Frame-to-Utterance Convergence: A Spectra-Temporal Approach for Unified Spoofing Detection

Authors: Awais Khan, Khalid Mahmood Malik, Shah Nawaz

Published: 2023-09-18 14:54:42+00:00

AI Summary

This paper introduces a unified spectra-temporal approach for detecting various voice spoofing attacks, including synthetic, replay, and partial deepfakes. The method leverages frame-level spectral deviation coefficients (SDC) and utterance-level sequential temporal coefficients (STC) through a bi-LSTM network. These coefficients are then fused and processed by an auto-encoder to generate robust spectra-temporal deviated coefficients (STDC), demonstrating enhanced performance across diverse spoofing categories.

Abstract

Voice spoofing attacks pose a significant threat to automated speaker verification systems. Existing anti-spoofing methods often simulate specific attack types, such as synthetic or replay attacks. However, in real-world scenarios, the countermeasures are unaware of the generation schema of the attack, necessitating a unified solution. Current unified solutions struggle to detect spoofing artifacts, especially with recent spoofing mechanisms. For instance, the spoofing algorithms inject spectral or temporal anomalies, which are challenging to identify. To this end, we present a spectra-temporal fusion leveraging frame-level and utterance-level coefficients. We introduce a novel local spectral deviation coefficient (SDC) for frame-level inconsistencies and employ a bi-LSTM-based network for sequential temporal coefficients (STC), which capture utterance-level artifacts. Our spectra-temporal fusion strategy combines these coefficients, and an auto-encoder generates spectra-temporal deviated coefficients (STDC) to enhance robustness. Our proposed approach addresses multiple spoofing categories, including synthetic, replay, and partial deepfake attacks. Extensive evaluation on diverse datasets (ASVspoof2019, ASVspoof2021, VSDC, partial spoofs, and in-the-wild deepfakes) demonstrated its robustness for a wide range of voice applications.


Key findings
The proposed STDC approach, particularly with an SE-ResNeXt18 classifier, achieved superior performance (lower EERs) compared to existing methods across diverse voice spoofing categories, including logical access (LA), physical access (PA), and full/partial deepfake attacks. It demonstrated strong generalizability and effectiveness, significantly improving detection capabilities, especially when combining spectral and temporal coefficients.
Approach
The proposed method extracts frame-level Spectral Deviated Coefficients (SDC) using log-Mel spectrograms and a Local Deviated Pattern (LDP) operator. Utterance-level Sequential Temporal Coefficients (STC) are captured using a two-layer Bidirectional Long Short-Term Memory (Bi-LSTM) network. These SDC and STC features are then normalized, fused, and passed through an auto-encoder-decoder network to generate robust Spectra-Temporal Deviation Coefficients (STDC) for classification.
Datasets
ASVspoof2019, ASVspoof2021, VSDC, partial spoofs, in-the-wild audio deepfakes (IWA)
Model(s)
Bi-LSTM (for STC), Auto-encoder-decoder (for STDC generation), SE-ResNeXt18 (backend classifier, among others like Random Forest, KNN, SVM, Logistics Regression, Naive Bayes, Decision Tree, Ensemble, ResNet18, SE-ResNet18, ResNext18)
Author countries
USA, Belgium

Supplied records
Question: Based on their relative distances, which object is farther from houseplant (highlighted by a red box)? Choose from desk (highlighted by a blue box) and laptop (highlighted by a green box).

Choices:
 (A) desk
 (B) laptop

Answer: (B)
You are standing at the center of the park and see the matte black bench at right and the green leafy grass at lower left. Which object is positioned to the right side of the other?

Task 1
In the spoofing detection paper, reproduce the passage starting with "Published: 2023-09-18 14:54:42+00:00" and going on through "diverse spoofing categories.", switching "auto-encoder" to "autoencoder".
Task 2
Render this sentence from the spoofing detection paper in Spanish: "Voice spoofing attacks pose a significant threat to automated speaker verification systems."
The data above is separate from the spoofing detection paper.

Solution 1
Published: 2023-09-18 14:54:42+00:00

AI Summary

This paper introduces a unified spectra-temporal approach for detecting various voice spoofing attacks, including synthetic, replay, and partial deepfakes. The method leverages frame-level spectral deviation coefficients (SDC) and utterance-level sequential temporal coefficients (STC) through a bi-LSTM network. These coefficients are then fused and processed by an autoencoder to generate robust spectra-temporal deviated coefficients (STDC), demonstrating enhanced performance across diverse spoofing categories.

Solution 2
Los ataques de suplantación de voz representan una amenaza significativa para los sistemas automatizados de verificación de locutor.